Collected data
----------------

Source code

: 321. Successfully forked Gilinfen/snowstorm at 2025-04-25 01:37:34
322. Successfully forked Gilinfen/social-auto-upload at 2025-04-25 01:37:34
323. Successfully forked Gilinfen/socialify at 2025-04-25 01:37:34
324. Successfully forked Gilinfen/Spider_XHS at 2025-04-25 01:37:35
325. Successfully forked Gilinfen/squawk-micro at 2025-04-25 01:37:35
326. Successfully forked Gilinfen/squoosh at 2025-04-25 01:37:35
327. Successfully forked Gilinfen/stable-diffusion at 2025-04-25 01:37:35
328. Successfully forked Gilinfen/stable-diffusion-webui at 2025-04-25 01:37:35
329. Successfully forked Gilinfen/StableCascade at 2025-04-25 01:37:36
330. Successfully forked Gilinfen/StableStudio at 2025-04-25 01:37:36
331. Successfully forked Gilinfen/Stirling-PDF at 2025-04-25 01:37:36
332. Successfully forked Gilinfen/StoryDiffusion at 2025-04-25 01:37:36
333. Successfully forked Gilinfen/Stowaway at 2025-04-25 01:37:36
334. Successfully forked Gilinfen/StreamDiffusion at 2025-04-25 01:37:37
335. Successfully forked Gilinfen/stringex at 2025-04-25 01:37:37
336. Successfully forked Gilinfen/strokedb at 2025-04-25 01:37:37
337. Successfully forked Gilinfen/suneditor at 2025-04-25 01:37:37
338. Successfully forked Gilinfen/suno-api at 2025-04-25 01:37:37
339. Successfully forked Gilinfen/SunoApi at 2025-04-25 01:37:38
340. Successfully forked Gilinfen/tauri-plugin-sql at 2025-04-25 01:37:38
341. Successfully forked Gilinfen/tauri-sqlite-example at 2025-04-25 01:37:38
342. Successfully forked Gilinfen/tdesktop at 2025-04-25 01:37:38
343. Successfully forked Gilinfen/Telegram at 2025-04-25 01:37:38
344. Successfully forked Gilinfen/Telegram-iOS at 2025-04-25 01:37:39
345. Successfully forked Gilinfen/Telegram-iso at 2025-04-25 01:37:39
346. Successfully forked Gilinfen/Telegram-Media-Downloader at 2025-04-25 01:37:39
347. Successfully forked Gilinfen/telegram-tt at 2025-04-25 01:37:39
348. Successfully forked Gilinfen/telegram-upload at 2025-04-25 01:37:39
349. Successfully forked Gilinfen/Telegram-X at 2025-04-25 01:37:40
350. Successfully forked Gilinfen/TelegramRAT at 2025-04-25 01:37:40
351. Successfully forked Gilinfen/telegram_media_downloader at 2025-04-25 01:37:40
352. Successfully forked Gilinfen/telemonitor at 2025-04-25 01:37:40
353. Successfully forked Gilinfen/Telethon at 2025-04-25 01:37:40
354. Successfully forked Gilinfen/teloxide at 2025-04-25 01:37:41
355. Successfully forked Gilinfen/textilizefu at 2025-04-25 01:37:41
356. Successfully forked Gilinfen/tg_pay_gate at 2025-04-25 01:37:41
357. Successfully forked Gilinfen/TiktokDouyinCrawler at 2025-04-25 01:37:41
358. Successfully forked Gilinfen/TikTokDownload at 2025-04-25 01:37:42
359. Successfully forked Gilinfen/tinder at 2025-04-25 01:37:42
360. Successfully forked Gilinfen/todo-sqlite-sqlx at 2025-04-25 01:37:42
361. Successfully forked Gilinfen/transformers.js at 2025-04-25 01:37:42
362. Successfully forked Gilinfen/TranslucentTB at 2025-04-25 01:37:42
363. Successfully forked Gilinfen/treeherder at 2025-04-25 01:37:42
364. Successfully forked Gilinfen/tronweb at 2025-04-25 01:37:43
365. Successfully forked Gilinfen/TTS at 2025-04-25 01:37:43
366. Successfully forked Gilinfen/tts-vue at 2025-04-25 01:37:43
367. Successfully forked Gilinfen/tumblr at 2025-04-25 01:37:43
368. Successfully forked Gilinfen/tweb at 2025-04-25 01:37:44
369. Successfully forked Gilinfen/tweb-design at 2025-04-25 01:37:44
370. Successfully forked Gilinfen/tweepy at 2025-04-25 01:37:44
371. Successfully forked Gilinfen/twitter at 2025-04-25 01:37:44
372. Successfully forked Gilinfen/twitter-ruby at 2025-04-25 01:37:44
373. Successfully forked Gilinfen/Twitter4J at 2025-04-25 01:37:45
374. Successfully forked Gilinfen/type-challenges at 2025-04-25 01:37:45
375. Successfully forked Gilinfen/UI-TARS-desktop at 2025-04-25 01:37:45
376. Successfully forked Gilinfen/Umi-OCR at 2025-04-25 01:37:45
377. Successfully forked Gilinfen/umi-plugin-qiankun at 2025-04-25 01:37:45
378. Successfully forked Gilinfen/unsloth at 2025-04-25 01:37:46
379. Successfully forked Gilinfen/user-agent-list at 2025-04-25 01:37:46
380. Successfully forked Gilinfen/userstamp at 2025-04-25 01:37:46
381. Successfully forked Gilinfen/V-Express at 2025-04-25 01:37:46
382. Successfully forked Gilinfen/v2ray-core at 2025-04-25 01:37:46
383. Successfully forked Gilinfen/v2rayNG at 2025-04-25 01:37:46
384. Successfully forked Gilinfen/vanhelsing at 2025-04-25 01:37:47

----------------

= Task item =
Print all of the entries above line for line, changing nothing.

= Worked solution =
Source code

: 321. Successfully forked Gilinfen/snowstorm at 2025-04-25 01:37:34
322. Successfully forked Gilinfen/social-auto-upload at 2025-04-25 01:37:34
323. Successfully forked Gilinfen/socialify at 2025-04-25 01:37:34
324. Successfully forked Gilinfen/Spider_XHS at 2025-04-25 01:37:35
325. Successfully forked Gilinfen/squawk-micro at 2025-04-25 01:37:35
326. Successfully forked Gilinfen/squoosh at 2025-04-25 01:37:35
327. Successfully forked Gilinfen/stable-diffusion at 2025-04-25 01:37:35
328. Successfully forked Gilinfen/stable-diffusion-webui at 2025-04-25 01:37:35
329. Successfully forked Gilinfen/StableCascade at 2025-04-25 01:37:36
330. Successfully forked Gilinfen/StableStudio at 2025-04-25 01:37:36
331. Successfully forked Gilinfen/Stirling-PDF at 2025-04-25 01:37:36
332. Successfully forked Gilinfen/StoryDiffusion at 2025-04-25 01:37:36
333. Successfully forked Gilinfen/Stowaway at 2025-04-25 01:37:36
334. Successfully forked Gilinfen/StreamDiffusion at 2025-04-25 01:37:37
335. Successfully forked Gilinfen/stringex at 2025-04-25 01:37:37
336. Successfully forked Gilinfen/strokedb at 2025-04-25 01:37:37
337. Successfully forked Gilinfen/suneditor at 2025-04-25 01:37:37
338. Successfully forked Gilinfen/suno-api at 2025-04-25 01:37:37
339. Successfully forked Gilinfen/SunoApi at 2025-04-25 01:37:38
340. Successfully forked Gilinfen/tauri-plugin-sql at 2025-04-25 01:37:38
341. Successfully forked Gilinfen/tauri-sqlite-example at 2025-04-25 01:37:38
342. Successfully forked Gilinfen/tdesktop at 2025-04-25 01:37:38
343. Successfully forked Gilinfen/Telegram at 2025-04-25 01:37:38
344. Successfully forked Gilinfen/Telegram-iOS at 2025-04-25 01:37:39
345. Successfully forked Gilinfen/Telegram-iso at 2025-04-25 01:37:39
346. Successfully forked Gilinfen/Telegram-Media-Downloader at 2025-04-25 01:37:39
347. Successfully forked Gilinfen/telegram-tt at 2025-04-25 01:37:39
348. Successfully forked Gilinfen/telegram-upload at 2025-04-25 01:37:39
349. Successfully forked Gilinfen/Telegram-X at 2025-04-25 01:37:40
350. Successfully forked Gilinfen/TelegramRAT at 2025-04-25 01:37:40
351. Successfully forked Gilinfen/telegram_media_downloader at 2025-04-25 01:37:40
352. Successfully forked Gilinfen/telemonitor at 2025-04-25 01:37:40
353. Successfully forked Gilinfen/Telethon at 2025-04-25 01:37:40
354. Successfully forked Gilinfen/teloxide at 2025-04-25 01:37:41
355. Successfully forked Gilinfen/textilizefu at 2025-04-25 01:37:41
356. Successfully forked Gilinfen/tg_pay_gate at 2025-04-25 01:37:41
357. Successfully forked Gilinfen/TiktokDouyinCrawler at 2025-04-25 01:37:41
358. Successfully forked Gilinfen/TikTokDownload at 2025-04-25 01:37:42
359. Successfully forked Gilinfen/tinder at 2025-04-25 01:37:42
360. Successfully forked Gilinfen/todo-sqlite-sqlx at 2025-04-25 01:37:42
361. Successfully forked Gilinfen/transformers.js at 2025-04-25 01:37:42
362. Successfully forked Gilinfen/TranslucentTB at 2025-04-25 01:37:42
363. Successfully forked Gilinfen/treeherder at 2025-04-25 01:37:42
364. Successfully forked Gilinfen/tronweb at 2025-04-25 01:37:43
365. Successfully forked Gilinfen/TTS at 2025-04-25 01:37:43
366. Successfully forked Gilinfen/tts-vue at 2025-04-25 01:37:43
367. Successfully forked Gilinfen/tumblr at 2025-04-25 01:37:43
368. Successfully forked Gilinfen/tweb at 2025-04-25 01:37:44
369. Successfully forked Gilinfen/tweb-design at 2025-04-25 01:37:44
370. Successfully forked Gilinfen/tweepy at 2025-04-25 01:37:44
371. Successfully forked Gilinfen/twitter at 2025-04-25 01:37:44
372. Successfully forked Gilinfen/twitter-ruby at 2025-04-25 01:37:44
373. Successfully forked Gilinfen/Twitter4J at 2025-04-25 01:37:45
374. Successfully forked Gilinfen/type-challenges at 2025-04-25 01:37:45
375. Successfully forked Gilinfen/UI-TARS-desktop at 2025-04-25 01:37:45
376. Successfully forked Gilinfen/Umi-OCR at 2025-04-25 01:37:45
377. Successfully forked Gilinfen/umi-plugin-qiankun at 2025-04-25 01:37:45
378. Successfully forked Gilinfen/unsloth at 2025-04-25 01:37:46
379. Successfully forked Gilinfen/user-agent-list at 2025-04-25 01:37:46
380. Successfully forked Gilinfen/userstamp at 2025-04-25 01:37:46
381. Successfully forked Gilinfen/V-Express at 2025-04-25 01:37:46
382. Successfully forked Gilinfen/v2ray-core at 2025-04-25 01:37:46
383. Successfully forked Gilinfen/v2rayNG at 2025-04-25 01:37:46
384. Successfully forked Gilinfen/vanhelsing at 2025-04-25 01:37:47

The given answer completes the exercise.